There was a silence as we got ready…was it nerves or simply enjoying the moment? As we headed out of Bedoin and not really sure where we were going, we just kept heading up-hill until we seen a sign that simply said LE Mt VENTOUX 22, there was no doubt where we were going. It was a slow gradual climb at first and quite pleasant but the turn into the tree line see’s a marked increase that defines the climb. Now with ten miles of over 8% enclosed by trees waiting for that glimpse of the summit that we know so well.
The sky’s were now overcast and this only added to the drama with the shadows rolling over the white moonscape
Our legs sore and tired from the previous days only overshadowed by the surrealness of finally meeting this Giant head on. There is a eerie silence heading through the tree’s with only the occasional gear and road noise of a cyclist descending past at break neck speed. We did have a few stops on the way up to take photo’s, a great excuse to give your legs a break from the continual grind. Finally a break in the tree’s and the first glimpse of the summit. It was exactly as I had imagined. The sky’s were now overcast and this only added to the drama with the shadows rolling over the white moonscape. The silence was broken by a distant roar, not what you would expect on such a cycling mecca but two Nissan GTR’s racing down the mountain as if they were in the world rally championship. Now with less than four miles to the summit and with it in sight we continued on, looking for the Tommy Simpson memorial, not actually sure where it is.

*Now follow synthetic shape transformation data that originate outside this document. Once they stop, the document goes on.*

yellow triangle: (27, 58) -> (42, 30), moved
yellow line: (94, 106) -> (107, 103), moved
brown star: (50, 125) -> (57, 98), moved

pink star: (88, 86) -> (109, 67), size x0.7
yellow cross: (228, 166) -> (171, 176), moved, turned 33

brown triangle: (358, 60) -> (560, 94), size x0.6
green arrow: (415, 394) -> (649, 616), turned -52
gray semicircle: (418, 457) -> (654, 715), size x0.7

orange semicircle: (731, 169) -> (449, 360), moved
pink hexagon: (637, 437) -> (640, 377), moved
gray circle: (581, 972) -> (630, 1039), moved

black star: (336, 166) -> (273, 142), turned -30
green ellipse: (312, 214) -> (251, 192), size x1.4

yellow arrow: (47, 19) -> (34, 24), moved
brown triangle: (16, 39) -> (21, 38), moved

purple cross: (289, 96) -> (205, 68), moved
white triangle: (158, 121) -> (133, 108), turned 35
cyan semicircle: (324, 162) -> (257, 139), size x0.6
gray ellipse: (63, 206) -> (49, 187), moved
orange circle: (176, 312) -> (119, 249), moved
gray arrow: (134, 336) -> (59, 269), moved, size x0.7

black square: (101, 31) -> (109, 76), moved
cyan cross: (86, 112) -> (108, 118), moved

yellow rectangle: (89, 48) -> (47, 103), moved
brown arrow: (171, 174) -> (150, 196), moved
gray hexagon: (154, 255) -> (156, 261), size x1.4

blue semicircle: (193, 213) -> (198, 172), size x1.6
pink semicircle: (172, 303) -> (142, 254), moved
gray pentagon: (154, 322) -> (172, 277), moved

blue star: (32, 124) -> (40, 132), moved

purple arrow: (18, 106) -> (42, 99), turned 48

As we kept going I started to wonder if we had actually passed it and kept thinking that at least we will see it on the way back. It’s not a big monument but a worthy one for such a worthy legend of days gone by and seeing it for the first time in the distance as we approached did fill me with a certain amount of emotion. Not for the loss of a friend or someone that I watched live but for the loss of a an icon who had given his life for what he had loved. We had been high spirited for the entire trip, joking around, but now was a time for quiet introspection. Realising how close we were to the top made me think that if he had not collapsed on the last kilometer and had made it to the top, would he have went on to win many more races and even be alive today.
As we reached the summit and felt a sense of achievement we only had time for a couple of pictures when the rain started. The sky’s were black, the wind picking up and we could see the thunderstorm rolling in. Gordon favoured taking shelter in the gift shop, but I convinced him we should make our way back down. We were only a few hundred yard down from the top when the heavens opened and not just rain but hail, the big bouncy hail that stings. Cold and cramping up, as we were always on the brakes, we made our way down, avoiding the debris that has washed over the road. Yet again a distant roar, this time a motorbike with the rider scraping his knee on the road at the corners, clearly a well accomplished rider.
One thing I remember clearly was the change in temperature and my ears popping as we cut through the tree’s. By the time we had got out the tree line the roads were dry and the sun was shining, maybe we should have waited at the top until it had passed.
Now with almost a year gone by I look back on the Ventoux, not as a bucket list or a tick in the box but more as a mark of respect for those thousands of people who cycle to the top every year and pay respect to a fallen hero.